Using the workshops and training text, decide whether each statement agrees with it: (a) Leadership COGS released 25 episodes in its first full year; (b) Ignite More was held in Philadelphia; (c) the 12th Anniversary Celebration took place at the Museum for Art in Wood. Answer yes or no for each and quote the words that decide it.

**QUOTED PASSAGE**
----
3. Workshops, Retreats, & Training
Leadership COGS: Micro-Learning With Macro Impact
In its first full year, our sponsored micro-learning program, Leadership COGS, released 25 episodes. Offered live and on-demand to tenants in more than 200 commercial real estate buildings, and publicly through event platforms, COGS provided accessible leadership development at scale.
We identified clear areas of interest, including accountability, confidence in difficult conversations, and stakeholder management. Based on demand, we pursued and attained HRCI recertification provider status, further differentiating TLG’s offerings.
Live Workshops & Retreats: Creating Space for Meaningful Work
During Philly Tech Week 2025, we hosted our 12th Anniversary Celebration, Our Resilient Nature, at the Museum for Art in Wood. Guests participated in private exhibit tours and small-group discussions exploring the science of resilience and the journey from challenge to celebration.
In 2025, we also hosted two extended leadership retreats with deeper audience focus.
Female Leadership Moves (FLM) centered on the lived experiences of female leaders navigating micro-aggressions, ambition, and sometimes emotional suppression. We partnered with Movespot as our IRL (in real life) activation app. That day, through reflection, movement, and facilitated dialogue and supported by movement therapist Erin Anderson of Communitas, participants released stored stress and clarified what they wanted next.
Ignite More, held in Henderson, Nevada in partnership with JDK Financial and More Begins Here, invited business owners and leaders to reflect on progress, accelerators, and tradeoffs. Many parents shared the unspoken guilt of balancing growing businesses with family responsibilities. The space created, allowed participants to process past choices with grace and recommit or shift.
Project Management Training: Structure as a Capacity Multiplier
As a PMI Authorized Training Partner, we continued to deliver PMP preparation courses while responding to growing demand for accessible project management training for non-project managers.
We expanded our offerings to include CAPM certification and continued to grow our flagship Project Management Fast Start program. Through live and virtual formats, PM Fast Start reached hundreds of learners and created cross-functional learning communities with access to ongoing coaching support.
----
**EXCERPTED RECORDS**
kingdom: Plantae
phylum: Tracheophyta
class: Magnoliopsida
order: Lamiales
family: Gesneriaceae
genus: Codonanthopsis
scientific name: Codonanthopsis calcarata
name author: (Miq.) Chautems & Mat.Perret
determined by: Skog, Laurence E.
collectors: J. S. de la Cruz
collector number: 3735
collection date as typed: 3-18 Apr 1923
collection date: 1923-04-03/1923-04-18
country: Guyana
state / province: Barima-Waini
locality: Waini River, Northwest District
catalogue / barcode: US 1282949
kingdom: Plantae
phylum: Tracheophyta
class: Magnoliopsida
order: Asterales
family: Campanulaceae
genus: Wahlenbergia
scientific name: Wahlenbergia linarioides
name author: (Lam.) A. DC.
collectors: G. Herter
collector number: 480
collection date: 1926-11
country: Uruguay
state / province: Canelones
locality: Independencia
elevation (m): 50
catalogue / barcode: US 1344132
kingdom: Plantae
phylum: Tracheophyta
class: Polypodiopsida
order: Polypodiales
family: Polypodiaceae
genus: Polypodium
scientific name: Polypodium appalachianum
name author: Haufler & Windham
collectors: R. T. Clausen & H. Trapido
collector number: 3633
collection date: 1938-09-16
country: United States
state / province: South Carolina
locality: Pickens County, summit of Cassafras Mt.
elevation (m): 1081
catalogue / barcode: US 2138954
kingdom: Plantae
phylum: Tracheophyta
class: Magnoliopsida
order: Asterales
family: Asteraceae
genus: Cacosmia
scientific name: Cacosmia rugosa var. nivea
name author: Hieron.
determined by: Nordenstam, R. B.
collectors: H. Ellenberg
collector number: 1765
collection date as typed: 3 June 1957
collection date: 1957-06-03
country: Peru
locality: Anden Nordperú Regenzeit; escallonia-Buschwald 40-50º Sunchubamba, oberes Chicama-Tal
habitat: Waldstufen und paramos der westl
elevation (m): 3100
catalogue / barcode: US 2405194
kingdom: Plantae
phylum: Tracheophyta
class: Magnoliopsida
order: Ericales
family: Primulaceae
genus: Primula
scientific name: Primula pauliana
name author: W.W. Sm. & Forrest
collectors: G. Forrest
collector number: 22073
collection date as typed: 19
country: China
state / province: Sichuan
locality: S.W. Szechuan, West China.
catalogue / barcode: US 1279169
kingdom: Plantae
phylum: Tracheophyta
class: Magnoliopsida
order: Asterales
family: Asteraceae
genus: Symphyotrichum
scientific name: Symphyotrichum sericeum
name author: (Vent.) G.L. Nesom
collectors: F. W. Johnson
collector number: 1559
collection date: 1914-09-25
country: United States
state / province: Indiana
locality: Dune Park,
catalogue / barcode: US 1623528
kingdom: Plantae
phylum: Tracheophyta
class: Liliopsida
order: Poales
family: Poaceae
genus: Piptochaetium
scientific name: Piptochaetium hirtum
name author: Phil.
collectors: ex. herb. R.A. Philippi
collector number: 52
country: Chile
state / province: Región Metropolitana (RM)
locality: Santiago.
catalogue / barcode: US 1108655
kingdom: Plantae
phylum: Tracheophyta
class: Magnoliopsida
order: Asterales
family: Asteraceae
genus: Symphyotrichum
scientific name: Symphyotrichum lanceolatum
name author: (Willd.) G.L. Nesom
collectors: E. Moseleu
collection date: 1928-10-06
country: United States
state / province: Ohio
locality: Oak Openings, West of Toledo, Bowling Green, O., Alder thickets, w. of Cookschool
----
**EXERCISE OUTPUT**
(a) Yes: "In its first full year, our sponsored micro-learning program, Leadership COGS, released 25 episodes."
(b) No: "Ignite More, held in Henderson, Nevada"
(c) Yes: "we hosted our 12th Anniversary Celebration, Our Resilient Nature, at the Museum for Art in Wood."